**TASK INSTRUCTIONS:** When you find the line with "15-9-2021 (Printing date)" among the records below, reproduce it and each line after it exactly, ending with the line with "among people with".

(Items from a data source)

-- Opening Marker --

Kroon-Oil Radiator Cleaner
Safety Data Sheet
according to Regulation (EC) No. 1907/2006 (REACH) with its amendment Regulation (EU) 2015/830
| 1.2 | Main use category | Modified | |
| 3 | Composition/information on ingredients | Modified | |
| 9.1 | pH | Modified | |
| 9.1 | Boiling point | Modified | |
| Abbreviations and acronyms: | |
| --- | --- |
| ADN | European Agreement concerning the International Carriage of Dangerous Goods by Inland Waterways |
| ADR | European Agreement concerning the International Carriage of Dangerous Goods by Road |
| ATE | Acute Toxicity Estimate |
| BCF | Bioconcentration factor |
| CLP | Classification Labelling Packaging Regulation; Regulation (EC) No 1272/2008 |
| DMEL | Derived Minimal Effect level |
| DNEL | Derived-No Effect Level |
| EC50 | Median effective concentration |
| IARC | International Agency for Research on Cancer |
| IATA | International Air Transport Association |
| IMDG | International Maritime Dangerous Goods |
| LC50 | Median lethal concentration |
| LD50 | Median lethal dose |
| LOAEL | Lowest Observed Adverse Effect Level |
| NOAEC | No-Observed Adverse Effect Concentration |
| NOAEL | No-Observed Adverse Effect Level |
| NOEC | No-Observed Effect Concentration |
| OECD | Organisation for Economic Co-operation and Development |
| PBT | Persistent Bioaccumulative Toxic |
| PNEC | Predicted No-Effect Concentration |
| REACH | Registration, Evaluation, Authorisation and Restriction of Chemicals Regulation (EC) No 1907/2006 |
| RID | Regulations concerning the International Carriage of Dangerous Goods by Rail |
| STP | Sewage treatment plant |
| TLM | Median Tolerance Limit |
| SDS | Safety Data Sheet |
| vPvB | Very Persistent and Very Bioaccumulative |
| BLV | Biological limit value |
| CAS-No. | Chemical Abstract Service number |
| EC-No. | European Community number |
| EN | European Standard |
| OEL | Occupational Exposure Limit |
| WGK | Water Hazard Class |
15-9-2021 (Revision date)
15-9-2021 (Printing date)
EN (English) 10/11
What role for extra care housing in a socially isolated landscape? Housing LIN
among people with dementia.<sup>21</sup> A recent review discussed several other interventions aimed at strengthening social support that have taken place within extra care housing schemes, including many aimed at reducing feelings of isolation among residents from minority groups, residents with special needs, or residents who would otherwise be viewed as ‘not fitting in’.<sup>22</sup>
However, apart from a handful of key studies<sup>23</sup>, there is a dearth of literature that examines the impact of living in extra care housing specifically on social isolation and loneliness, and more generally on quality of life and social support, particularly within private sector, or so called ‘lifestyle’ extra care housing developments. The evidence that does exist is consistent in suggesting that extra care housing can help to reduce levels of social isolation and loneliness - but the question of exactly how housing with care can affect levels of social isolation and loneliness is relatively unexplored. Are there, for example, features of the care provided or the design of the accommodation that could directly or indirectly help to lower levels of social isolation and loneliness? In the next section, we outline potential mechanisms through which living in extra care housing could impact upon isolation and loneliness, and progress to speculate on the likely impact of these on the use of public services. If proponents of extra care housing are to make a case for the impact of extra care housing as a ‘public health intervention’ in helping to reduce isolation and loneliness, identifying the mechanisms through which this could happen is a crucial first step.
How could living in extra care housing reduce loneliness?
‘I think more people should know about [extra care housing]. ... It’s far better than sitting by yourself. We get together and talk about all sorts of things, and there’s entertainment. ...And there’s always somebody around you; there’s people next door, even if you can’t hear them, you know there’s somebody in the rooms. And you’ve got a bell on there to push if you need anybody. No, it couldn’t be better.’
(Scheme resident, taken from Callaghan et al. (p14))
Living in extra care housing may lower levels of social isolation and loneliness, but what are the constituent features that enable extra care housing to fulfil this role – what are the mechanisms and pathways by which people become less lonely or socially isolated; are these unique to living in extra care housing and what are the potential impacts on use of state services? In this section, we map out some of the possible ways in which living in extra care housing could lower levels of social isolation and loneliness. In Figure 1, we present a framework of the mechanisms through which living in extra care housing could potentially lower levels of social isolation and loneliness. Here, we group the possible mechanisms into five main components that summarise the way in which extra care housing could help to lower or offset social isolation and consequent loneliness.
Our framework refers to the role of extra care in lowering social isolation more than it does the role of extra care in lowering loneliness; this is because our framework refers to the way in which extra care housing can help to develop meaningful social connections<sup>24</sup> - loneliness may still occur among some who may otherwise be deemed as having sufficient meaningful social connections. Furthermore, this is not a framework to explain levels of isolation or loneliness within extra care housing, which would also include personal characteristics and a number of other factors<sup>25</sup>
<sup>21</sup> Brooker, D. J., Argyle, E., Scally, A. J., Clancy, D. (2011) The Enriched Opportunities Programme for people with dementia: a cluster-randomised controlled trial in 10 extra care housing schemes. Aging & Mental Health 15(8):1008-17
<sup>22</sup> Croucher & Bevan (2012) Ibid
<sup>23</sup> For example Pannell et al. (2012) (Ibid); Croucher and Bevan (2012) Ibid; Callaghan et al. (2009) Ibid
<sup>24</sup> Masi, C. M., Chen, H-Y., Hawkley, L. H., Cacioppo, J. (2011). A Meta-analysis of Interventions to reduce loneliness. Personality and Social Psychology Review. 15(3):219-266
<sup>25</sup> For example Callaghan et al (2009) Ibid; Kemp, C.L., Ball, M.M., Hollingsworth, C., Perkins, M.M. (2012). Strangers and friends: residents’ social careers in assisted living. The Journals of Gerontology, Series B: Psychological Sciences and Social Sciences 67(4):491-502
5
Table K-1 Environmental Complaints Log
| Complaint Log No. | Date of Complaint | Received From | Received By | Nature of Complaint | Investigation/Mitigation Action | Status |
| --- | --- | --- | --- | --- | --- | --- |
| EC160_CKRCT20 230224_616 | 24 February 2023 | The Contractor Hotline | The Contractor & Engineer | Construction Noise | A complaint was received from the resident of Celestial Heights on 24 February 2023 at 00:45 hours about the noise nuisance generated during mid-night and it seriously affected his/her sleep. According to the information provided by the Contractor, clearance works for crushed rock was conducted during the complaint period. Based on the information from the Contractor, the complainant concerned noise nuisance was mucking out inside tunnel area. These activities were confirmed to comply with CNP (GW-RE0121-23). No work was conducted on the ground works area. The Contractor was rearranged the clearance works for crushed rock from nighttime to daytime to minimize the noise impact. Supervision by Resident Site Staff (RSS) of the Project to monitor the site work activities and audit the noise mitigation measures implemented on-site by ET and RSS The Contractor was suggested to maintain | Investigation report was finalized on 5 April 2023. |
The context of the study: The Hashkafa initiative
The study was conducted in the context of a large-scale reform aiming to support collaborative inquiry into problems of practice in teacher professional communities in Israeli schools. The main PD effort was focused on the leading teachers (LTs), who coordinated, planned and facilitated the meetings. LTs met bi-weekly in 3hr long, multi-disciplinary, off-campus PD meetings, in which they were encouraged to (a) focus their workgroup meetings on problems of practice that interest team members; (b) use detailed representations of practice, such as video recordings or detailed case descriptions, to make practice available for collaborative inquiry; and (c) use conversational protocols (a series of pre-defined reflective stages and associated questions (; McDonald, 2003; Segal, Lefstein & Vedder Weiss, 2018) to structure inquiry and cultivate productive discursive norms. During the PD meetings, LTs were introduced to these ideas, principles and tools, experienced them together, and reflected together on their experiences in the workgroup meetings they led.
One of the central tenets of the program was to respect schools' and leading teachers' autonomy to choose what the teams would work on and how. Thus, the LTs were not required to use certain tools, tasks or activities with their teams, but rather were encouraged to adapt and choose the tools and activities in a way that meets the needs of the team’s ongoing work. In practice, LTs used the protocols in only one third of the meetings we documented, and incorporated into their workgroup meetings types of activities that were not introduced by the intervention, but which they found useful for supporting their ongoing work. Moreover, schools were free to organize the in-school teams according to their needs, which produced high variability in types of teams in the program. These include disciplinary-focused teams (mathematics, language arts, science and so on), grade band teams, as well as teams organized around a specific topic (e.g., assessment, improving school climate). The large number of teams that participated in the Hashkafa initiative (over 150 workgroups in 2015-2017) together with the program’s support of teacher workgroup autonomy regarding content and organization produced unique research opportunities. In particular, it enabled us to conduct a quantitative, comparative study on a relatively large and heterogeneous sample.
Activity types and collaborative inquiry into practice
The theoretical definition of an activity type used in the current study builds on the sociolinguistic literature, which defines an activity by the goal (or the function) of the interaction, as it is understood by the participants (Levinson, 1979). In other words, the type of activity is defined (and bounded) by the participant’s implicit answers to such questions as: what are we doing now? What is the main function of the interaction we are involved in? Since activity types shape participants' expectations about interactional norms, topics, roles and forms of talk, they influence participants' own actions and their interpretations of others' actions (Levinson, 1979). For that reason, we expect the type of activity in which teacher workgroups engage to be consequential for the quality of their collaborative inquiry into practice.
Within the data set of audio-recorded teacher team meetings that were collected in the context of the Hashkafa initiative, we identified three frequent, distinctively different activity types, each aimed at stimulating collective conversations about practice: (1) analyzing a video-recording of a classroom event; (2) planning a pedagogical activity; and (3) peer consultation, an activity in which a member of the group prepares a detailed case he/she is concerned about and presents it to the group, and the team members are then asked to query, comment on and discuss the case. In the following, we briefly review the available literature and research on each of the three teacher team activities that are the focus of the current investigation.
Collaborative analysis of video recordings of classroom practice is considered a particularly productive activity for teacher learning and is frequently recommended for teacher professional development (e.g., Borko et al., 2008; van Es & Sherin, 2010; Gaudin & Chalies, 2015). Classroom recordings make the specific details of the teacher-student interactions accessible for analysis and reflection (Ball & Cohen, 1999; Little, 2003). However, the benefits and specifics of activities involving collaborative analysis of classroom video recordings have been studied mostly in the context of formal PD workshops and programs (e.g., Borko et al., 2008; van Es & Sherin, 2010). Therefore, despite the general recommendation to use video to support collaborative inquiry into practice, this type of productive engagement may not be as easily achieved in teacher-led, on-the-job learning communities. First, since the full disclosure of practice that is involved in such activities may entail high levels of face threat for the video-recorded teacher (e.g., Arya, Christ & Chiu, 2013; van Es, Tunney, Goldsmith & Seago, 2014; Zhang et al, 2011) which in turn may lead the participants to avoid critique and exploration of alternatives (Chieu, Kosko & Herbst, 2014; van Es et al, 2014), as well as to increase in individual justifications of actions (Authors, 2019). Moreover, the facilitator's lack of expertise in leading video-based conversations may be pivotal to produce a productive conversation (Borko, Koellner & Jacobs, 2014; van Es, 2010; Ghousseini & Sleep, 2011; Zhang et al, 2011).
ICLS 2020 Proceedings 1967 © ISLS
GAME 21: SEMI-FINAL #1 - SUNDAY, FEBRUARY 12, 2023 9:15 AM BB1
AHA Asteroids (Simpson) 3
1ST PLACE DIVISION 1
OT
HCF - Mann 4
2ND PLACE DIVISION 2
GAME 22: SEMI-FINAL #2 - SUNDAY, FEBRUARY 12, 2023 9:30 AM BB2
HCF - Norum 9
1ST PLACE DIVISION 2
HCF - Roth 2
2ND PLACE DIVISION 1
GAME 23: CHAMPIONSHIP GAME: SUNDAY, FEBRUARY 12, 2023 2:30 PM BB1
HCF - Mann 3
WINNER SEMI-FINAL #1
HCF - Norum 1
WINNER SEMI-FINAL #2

-- Closing Marker --

**SOLVED PROBLEM:**
15-9-2021 (Printing date)
EN (English) 10/11
What role for extra care housing in a socially isolated landscape? Housing LIN
among people with dementia.<sup>21</sup> A recent review discussed several other interventions aimed at strengthening social support that have taken place within extra care housing schemes, including many aimed at reducing feelings of isolation among residents from minority groups, residents with special needs, or residents who would otherwise be viewed as ‘not fitting in’.<sup>22</sup>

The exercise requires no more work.